Passage provided:

I haven't measured it, but the boot time is definitely upwards to a minute or so. I am also having slow speeds when backing up and restoring images which I do on a regular basis for the application of this whole setup. Restoring a 40GB backup takes about 10 minutes, instead of 1 minute if the transfer rate was at 5 Gb/s, according to a calculator I used.

I dont have any problems within the OS, so it sounds like the USB 3.0 drivers aren't being loaded during the image and boot process which could explain the slow times.

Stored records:
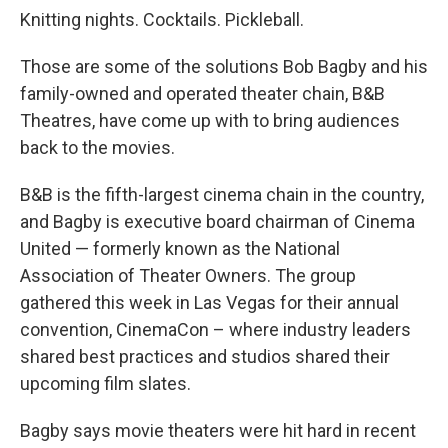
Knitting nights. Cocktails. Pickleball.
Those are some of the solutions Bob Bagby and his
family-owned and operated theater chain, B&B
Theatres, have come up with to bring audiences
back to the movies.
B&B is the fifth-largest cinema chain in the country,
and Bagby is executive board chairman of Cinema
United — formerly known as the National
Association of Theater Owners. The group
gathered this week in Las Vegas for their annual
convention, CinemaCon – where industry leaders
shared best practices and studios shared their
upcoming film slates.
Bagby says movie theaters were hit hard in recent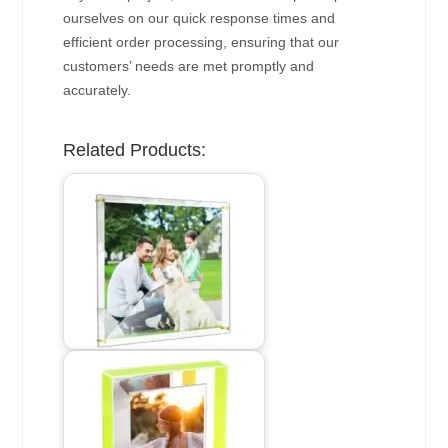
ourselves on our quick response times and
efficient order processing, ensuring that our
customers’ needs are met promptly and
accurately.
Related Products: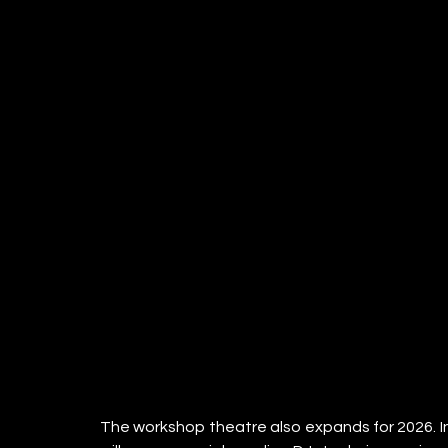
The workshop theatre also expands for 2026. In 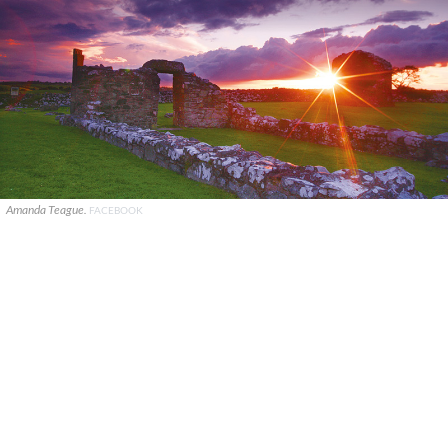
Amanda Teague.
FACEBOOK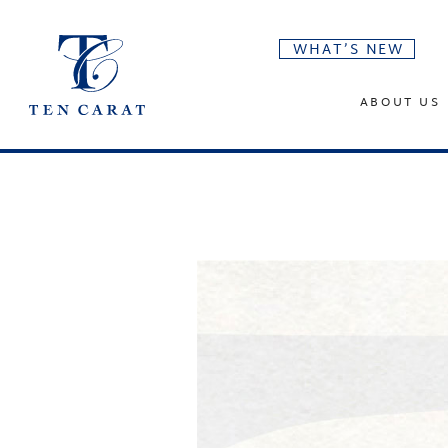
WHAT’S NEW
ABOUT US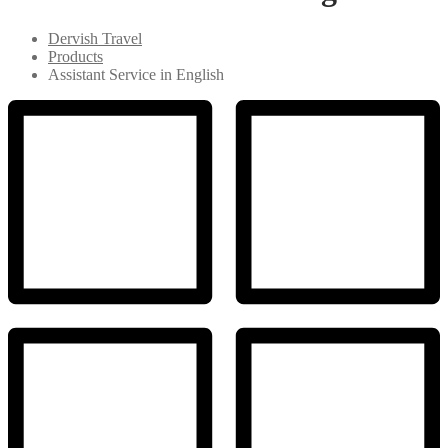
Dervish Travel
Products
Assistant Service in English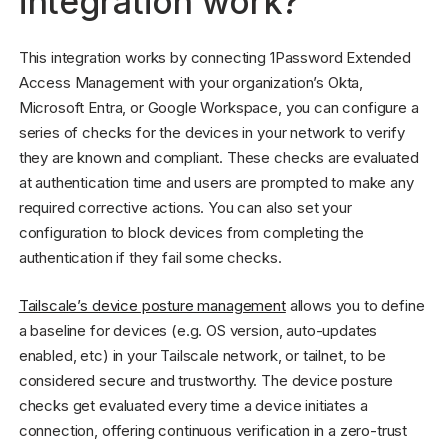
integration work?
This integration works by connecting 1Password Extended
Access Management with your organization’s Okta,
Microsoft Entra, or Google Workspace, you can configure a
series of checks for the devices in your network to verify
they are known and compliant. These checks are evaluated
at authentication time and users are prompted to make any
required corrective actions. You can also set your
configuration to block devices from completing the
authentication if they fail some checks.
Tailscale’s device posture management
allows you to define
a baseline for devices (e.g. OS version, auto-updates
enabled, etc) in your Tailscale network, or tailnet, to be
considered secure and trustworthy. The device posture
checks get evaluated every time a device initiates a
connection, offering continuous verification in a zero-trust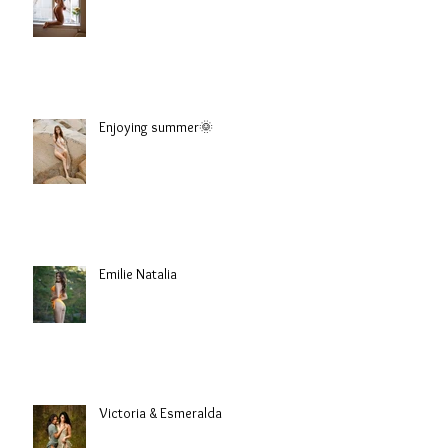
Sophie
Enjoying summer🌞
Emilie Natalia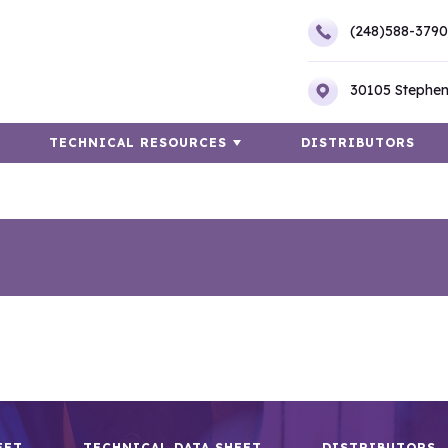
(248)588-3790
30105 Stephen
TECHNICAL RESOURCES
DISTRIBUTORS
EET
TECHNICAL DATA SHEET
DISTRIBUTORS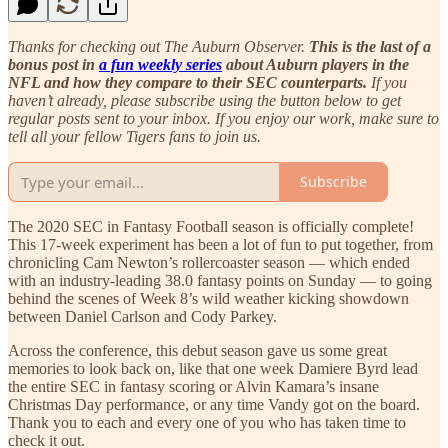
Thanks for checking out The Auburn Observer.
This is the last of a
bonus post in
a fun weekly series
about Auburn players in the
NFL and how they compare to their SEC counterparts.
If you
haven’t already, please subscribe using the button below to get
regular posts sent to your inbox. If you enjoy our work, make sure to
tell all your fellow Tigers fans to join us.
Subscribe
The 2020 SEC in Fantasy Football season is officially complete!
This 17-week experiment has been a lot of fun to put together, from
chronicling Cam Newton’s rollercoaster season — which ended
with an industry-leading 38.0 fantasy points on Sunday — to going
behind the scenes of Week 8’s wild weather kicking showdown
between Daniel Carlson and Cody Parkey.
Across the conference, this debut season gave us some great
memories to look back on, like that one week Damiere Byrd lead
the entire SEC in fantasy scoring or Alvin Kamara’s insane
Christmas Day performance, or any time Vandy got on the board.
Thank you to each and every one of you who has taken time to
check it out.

Prompt A:
From the post about slow boot and restore times, copy the passage that begins at the words "I haven't measured" and ends after the words "the slow times.".
Prompt B:
Check each statement against the post about slow boot and restore times. Answer yes or no, and quote the words that decide it.
(i) The writer has measured the boot time precisely.
(ii) Restoring a 40GB backup takes about 10 minutes.
(iii) The writer reports problems within the OS.
Prompt C:
Answer these questions from the post about slow boot and restore times.
(i) About how long does the boot take?
(ii) At what transfer rate would the 40GB restore take 1 minute?
(iii) Which drivers does the writer suspect aren't being loaded?

Response box A:
I haven't measured it, but the boot time is definitely upwards to a minute or so. I am also having slow speeds when backing up and restoring images which I do on a regular basis for the application of this whole setup. Restoring a 40GB backup takes about 10 minutes, instead of 1 minute if the transfer rate was at 5 Gb/s, according to a calculator I used.

I dont have any problems within the OS, so it sounds like the USB 3.0 drivers aren't being loaded during the image and boot process which could explain the slow times.

Response box B:
(i) No: "I haven't measured it"
(ii) Yes: "Restoring a 40GB backup takes about 10 minutes"
(iii) No: "I dont have any problems within the OS"

Response box C:
(i) Upwards to a minute or so.
(ii) 5 Gb/s.
(iii) The USB 3.0 drivers.